• **Exercise directions**
Extend the blog post about the new house that replaced the writer's childhood home on Golf Ave., picking up right after its final sentence.

• **Excerpt provided**
===

Tuesday, April 10, 2018

A New House is Built

Several months ago, my friend and I were driving through Royal Oak, Michigan, the city I was born in and then later lived in for a couple of years as a child.  I decided to take her through my old neighborhood and look at my old house on Golf Ave.  When we drove down the street, I immediately noticed that hardly anything looked the same.  Much of the old houses were replaced with new builds and it didn't look like the street I lived on as a kid nearly 25 years ago.  When we came to a stop in front of the place where my old house stood, it looked completely different.  In its place, a new house was built.  The tiny red box of a house with no garage was replaced with a huge new house with a garage and everything! It looked odd in that space because it barely fit, and looked like it was about to touch the houses on either side of it.  As we drove out of town I was telling my friend of the memories there, and suddenly the Lord whispered to my heart that the new house on that street represented my life. He said, "Kristin the old life is gone, it doesn't even exist anymore and has been replaced with a new life in Me. One that's complete and full, lacking nothing."

You see, in that house on Golf Ave. in the summer of 1993, my parents made the decision to get divorced.  Everything I had always known suddenly changed and my whole life took on a whole new direction. That's pretty intense for a 9 year old to handle and so I dealt with it the only way I  knew how: by burying deep down and going with the flow; a flow I had no control over.


When I asked the Lord for healing 5 years ago, I had no idea it would include ALL healing: physically, emotionally, mentally and relationally.  He began addressing things that I thought I had gotten over.  But in reality, I was just far removed on the outside, distanced through years, changes of cities, growing up; marriage.  But not far removed on the inside.  He began addressing the fear, anxiety and obsessive thinking and behavior I had been dealing with and managing since I was a little girl. He started dealing with wounds from my past, bitterness, disappointments, hurts, unforgiveness; everything that holds people back from true freedom. I thought I was free, but in the past 5 years I've begun experiencing and seeing what freedom really looks like.  And I've experienced His love in new and profound ways.

===

• **Dataset rows**
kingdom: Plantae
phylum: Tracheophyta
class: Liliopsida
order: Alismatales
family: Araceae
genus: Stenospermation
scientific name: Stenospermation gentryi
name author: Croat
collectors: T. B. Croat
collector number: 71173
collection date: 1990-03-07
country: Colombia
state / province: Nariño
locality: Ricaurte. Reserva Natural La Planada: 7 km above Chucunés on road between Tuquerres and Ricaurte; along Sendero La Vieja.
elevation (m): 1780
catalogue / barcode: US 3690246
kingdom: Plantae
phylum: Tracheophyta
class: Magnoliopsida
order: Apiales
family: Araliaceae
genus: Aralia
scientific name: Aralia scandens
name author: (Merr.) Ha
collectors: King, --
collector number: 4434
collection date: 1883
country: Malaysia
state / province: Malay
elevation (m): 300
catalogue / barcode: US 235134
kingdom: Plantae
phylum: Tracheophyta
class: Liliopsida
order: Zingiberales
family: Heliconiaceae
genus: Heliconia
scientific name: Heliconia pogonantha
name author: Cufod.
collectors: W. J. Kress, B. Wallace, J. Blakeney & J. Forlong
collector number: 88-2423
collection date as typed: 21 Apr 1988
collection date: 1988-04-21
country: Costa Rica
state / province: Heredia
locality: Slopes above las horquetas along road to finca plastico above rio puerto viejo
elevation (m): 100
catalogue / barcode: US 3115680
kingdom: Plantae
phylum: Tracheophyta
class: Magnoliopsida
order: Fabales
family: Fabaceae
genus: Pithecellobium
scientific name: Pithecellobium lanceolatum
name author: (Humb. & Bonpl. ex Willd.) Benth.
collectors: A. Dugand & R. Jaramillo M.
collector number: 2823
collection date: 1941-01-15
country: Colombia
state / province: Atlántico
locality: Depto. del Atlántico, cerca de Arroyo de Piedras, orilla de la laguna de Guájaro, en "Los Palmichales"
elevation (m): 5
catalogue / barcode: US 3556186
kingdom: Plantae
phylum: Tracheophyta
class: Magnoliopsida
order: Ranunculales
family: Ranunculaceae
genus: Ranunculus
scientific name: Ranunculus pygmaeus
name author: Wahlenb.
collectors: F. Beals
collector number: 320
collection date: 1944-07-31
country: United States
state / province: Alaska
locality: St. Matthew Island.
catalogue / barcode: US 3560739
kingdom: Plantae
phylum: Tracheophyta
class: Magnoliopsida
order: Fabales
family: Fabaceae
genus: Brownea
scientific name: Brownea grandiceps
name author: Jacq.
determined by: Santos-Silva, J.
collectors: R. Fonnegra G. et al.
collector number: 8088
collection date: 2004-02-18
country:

===

• **Result of this task**
I knew I needed this freedom because when I turned 30, the pains from the past suddenly burst forth unexpectedly and I was not by any means prepared to handle the onslaught.  I was caught off guard emotionally. Suddenly everything I probably felt at 9 but didn't know how to express, awoke in me all at once and with tidal wave force. And all the time before that, I thought I was fine.  It wasn't until after the birth of my daughter when I dealt with a little postpartum depression and then later encountered some other emotionally jarring things that really shook me, things that most people would have thought wasn't a big deal. But the way I responded to it made me realize that I needed some serious emotional healing.  And through it, I also realized that I needed to forgive my parents and heal from the divorce.  I had never properly mourned the dissolution of their marriage and while I loved (and still love) both of them, the emotional trauma caused some serious problems in my relationship with my dad (most intensely) and some with my mom too.  All of this came forward to the surface suddenly and unexpectedly.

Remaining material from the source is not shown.